In order to achieve the above object, the present invention provides a method of manufacturing a semiconductor device, comprising: forming a pattern in which a metal film and TiN are stacked on a semiconductor substrate; Forming an insulating film on the entire structure and then selectively etching to expose a predetermined region of the TiN film; And removing the exposed TiN film by plasma etching using CF ₄ and O ₂ gas to expose a predetermined region of the metal film.

TiN + * F → TiF ₃ + N ₂ --------- Equation 1

The present invention is a method of removing TiN by a high temperature plasma using a fluorine (F) -based gas as shown in equation 1.

Hereinafter, with reference to the accompanying drawings will be described in detail the present invention.

1A to 1C are cross-sectional views illustrating a process of manufacturing a semiconductor device in accordance with an embodiment of the present invention. A semiconductor device manufacturing method according to an embodiment of the present invention is performed as follows.

First, as shown in FIG. 1A, an aluminum film 1 and a TiN film 2 are deposited, and then a photolithography process is performed to form a predetermined pattern. Subsequently, after the protective film is formed of the oxide film 3 and the nitride film 4, a pattern of the photosensitive film 5 is formed as an etch barrier film in order to perform pad etching.

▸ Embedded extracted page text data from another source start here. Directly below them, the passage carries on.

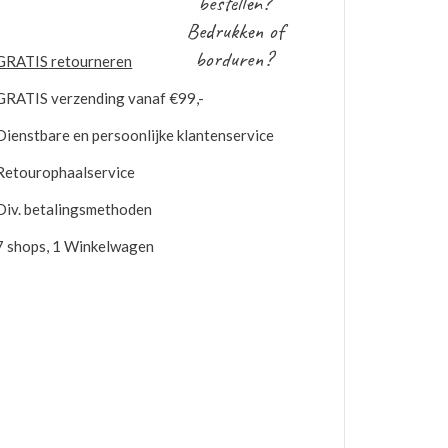
bestellen?
Bedrukken of
borduren?
GRATIS
retourneren
GRATIS
verzending vanaf €99,-
Dienstbare en persoonlijke klantenservice
Retourophaalservice
Div. betalingsmethoden
7 shops, 1 Winkelwagen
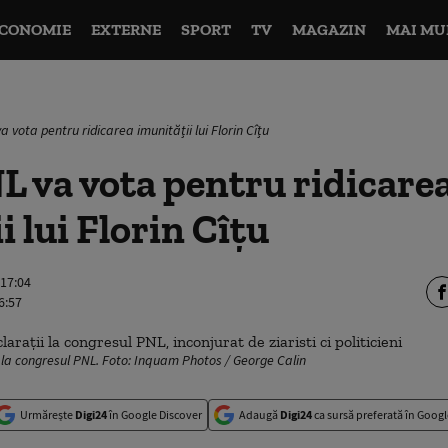
CONOMIE
EXTERNE
SPORT
TV
MAGAZIN
MAI MU
a vota pentru ridicarea imunității lui Florin Cîțu
L va vota pentru ridicare
i lui Florin Cîțu
 17:04
6:57
i la congresul PNL. Foto: Inquam Photos / George Calin
Urmărește
Digi24
în Google Discover
Adaugă
Digi24
ca sursă preferată în Googl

Next, as shown in FIG. 1B, the TiN film formed on the aluminum film 1 of the pad region by sequentially etching the nitride film 4 and the oxide film 3 using the photosensitive film 5 as an etch barrier. Expose (2).

Next, as shown in FIG. 1C, the photoresist film 5 is removed, and the TiN film 2 is exposed by exposing the TiN film 2 to a high temperature plasma at 200 ° C. to 300 ° C. using CF ₄ and O ₂ gas. The aluminum film 1 is exposed so that the aluminum film 1 is exposed.

In the above-described embodiments of the present invention, the photoresist layer used as the etching barrier layer during the pad etching may be removed after the TiN layer is removed.

The present invention as described above can effectively remove the TiN film used as the anti-reflection film to improve the characteristics of the semiconductor device. In addition, the TiN film does not remain on the metal during pad etching during the semiconductor device manufacturing process, thereby improving wire contact during wire bonding, and preventing etching of the lower insulating film at the repair circuit portion, thereby improving reliability and yield of the semiconductor device. There is.

The present invention described above is not limited to the above-described embodiments and the accompanying drawings, and various substitutions, modifications, and changes can be made in the art without departing from the technical spirit of the present invention. It will be apparent to those of ordinary knowledge.

Claims (3)

Forming a pattern in which a metal film and TiN are stacked on a semiconductor substrate; Forming an insulating film on the entire structure and then selectively etching to expose a predetermined region of the TiN film; Removing the exposed TiN film by plasma etching using CF ₄ and O ₂ gases to expose a predetermined region of the metal film. The method of claim 1, A method of manufacturing a semiconductor device, wherein the TiN film is produced at a temperature in the range of 200 ° C to 300 ° C. The method according to claim 1 or 2, The exposed metal film is a region to be wire bonded.